As discussed in Part 1 of this series, textbooks tend to use lots of photographs and are a big market for photographers and stock agencies. Publishers that used to have print runs of 40,000 increasingly want rights to print 1 million copies over 10 years. However, they are also asking for the rights to publish the same information for the same time period on password-protected Web sites, intending to charge for those passwords—and not count such uses as part of the circulation.
This all got started back in the 1990s, when school districts started requiring textbook publishers to supply a certain number of CD-Rom discs with each book order. The discs contained all the same information as the book and were designed to be used by teachers, or in the classroom, not by individual students. Since this was an additional cost to publishers and they were not able to charge more for the books, they argued that they should not be required to pay more for either photographs or text than what they would normally pay for the printed copies of the same books.

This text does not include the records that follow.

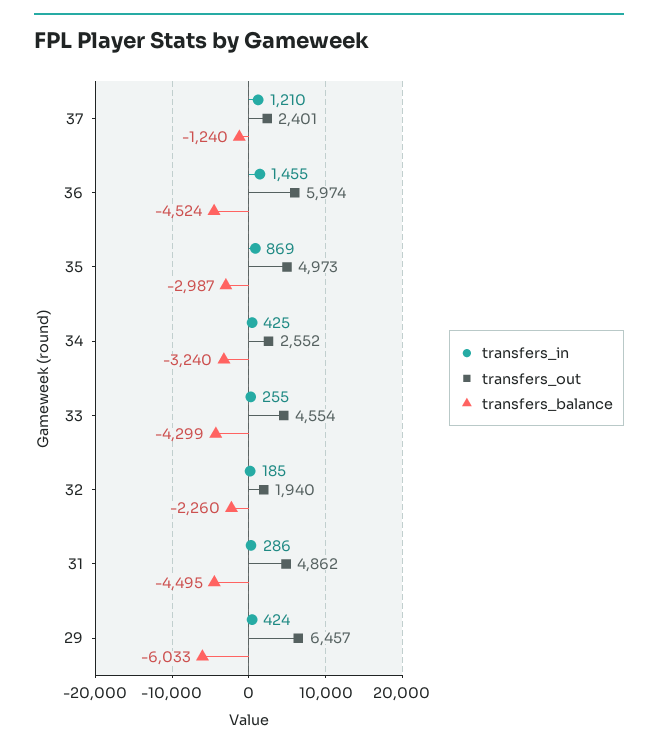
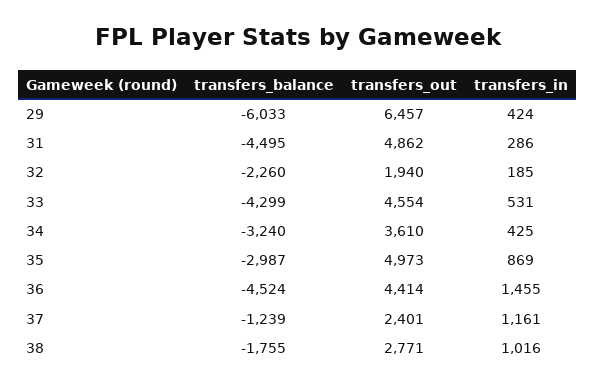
  {
    "transfers_in": {
-     "37": 1210,
+     "37": 1161,
      "36": 1455,
      "35": 869,
      "34": 425,
-     "33": 255,
+     "33": 531,
      "32": 185,
      "31": 286,
-     "29": 424
+     "29": 424,
+     "38": 1016
    },
    "transfers_out": {
      "37": 2401,
-     "36": 5974,
+     "36": 4414,
      "35": 4973,
-     "34": 2552,
+     "34": 3610,
      "33": 4554,
      "32": 1940,
      "31": 4862,
-     "29": 6457
+     "29": 6457,
+     "38": 2771
    },
    "transfers_balance": {
-     "37": -1240,
+     "37": -1239,
      "36": -4524,
      "35": -2987,
      "34": -3240,
      "33": -4299,
      "32": -2260,
      "31": -4495,
-     "29": -6033
+     "29": -6033,
+     "38": -1755
    }
  }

Initially, most sellers agreed to not charge anything for this extra use. As publishers started to put the books online, on password-protected sites, it became common to charge an additional 35% for electronic usage.
Now, publishers would like photographers and agencies to believe that the world has not changed in the last 10 to 15 years, and that it will not change in the next 10. Publishers negotiate as if the only thing that has value is the printed copy of a book, while electronic versions are valueless.
Yet there has been tremendous growth in the use of e-learning programs in the last 10 years. These programs cost less to produce and distribute than books and provide more convenient access to the information than is the case with most books. High schools, universities and corporate training centers are already using electronic learning tools extensively. Kids in the first and second grades are using computers at home; my 7-year-old granddaughter is writing a book on her mom’s home computer.
Last week, Houghton Mifflin Harcourt announced a multi-year $40 million contract with Detroit public schools to provide a customized interactive classroom network called Learning Village. Detroit’s teachers will be able to prepare and assign homework and use Learning Village tools to measure how well students understand the lessons taught earlier in the day.
Houghton senior vice president Wendy Colby said: “The textbook is no longer the center of the educational universe.” It will not be long before every elementary student will have his/her own computer, use few if any printed books, and access most course material online.
In Elearning Magazine, Chris Dede of Harvard University predicted that in 2009, “parents will have high interest in the ways these devices (cell phones, PDAs, games and other mobile technologies) can foster their children’s literacy. Countries will begin to see the value of subsidizing this type of e-learning, as opposed to more traditional schooling.”
Seb Schmoller, Chief Executive of the U.K. Association for Learning Technology said, “During the coming slump, the risk of relying on free tools and services in learning will become apparent as small start-ups offering such services fail, and as big suppliers switch off loss-making services and start charging for them.” (Emphasis added.)
Richard C. Larson, Founder and Director of the MIT Learning International Networks Consortium said: “Poor economic conditions worldwide will require that the ‘paid labor content’ of education be reduced. Taxes cannot sustain what is essentially a 19th Century craft industry. This will open opportunities for new technology-enabled educational innovations in which the repetitive routine lecturing, administrative and related repetitive tasks are replaced with e-learning options and the teachers—though fewer in number—will have more opportunities to serve as student mentors.”
It seems clear to many in the education field that in the next 10 years, if not sooner, there will be a move away from printed texts toward more personalized learning paths that use Web technologies to push appropriate course materials that meet the individualized learning needs of the students. By 2020, there may be little continued need for printed textbooks. Most educational information will be provided online. The big publishers may continue to be the suppliers of that information, but it is also possible that the professors who have been writing the textbooks will be posting their instructional information directly to password-protected sites, no longer needing the publishers and sourcing the pictures and illustrations they need directly from image producers.
Image suppliers need to stop agreeing to terms that allow unlimited electronic use for no additional fee. In a recent letter to publishers and magazines outlining the stock photo industry position on several issues, the Picture Archive Council of America said: “Going forward, many users of educational books will receive the product, including the images via intranet, electronic delivery, on hand-held devices and ways which we cannot even know today. Electronic use is not a giveaway, it must be treated now as a predominant delivery system and members should be fairly compensated for image usage in this manner.”
For the time being, every password issued should be counted as the equivalent to one copy of a printed book. Publishers are being paid to provide information in electronic form. Content creators are entitled to a share of that revenue.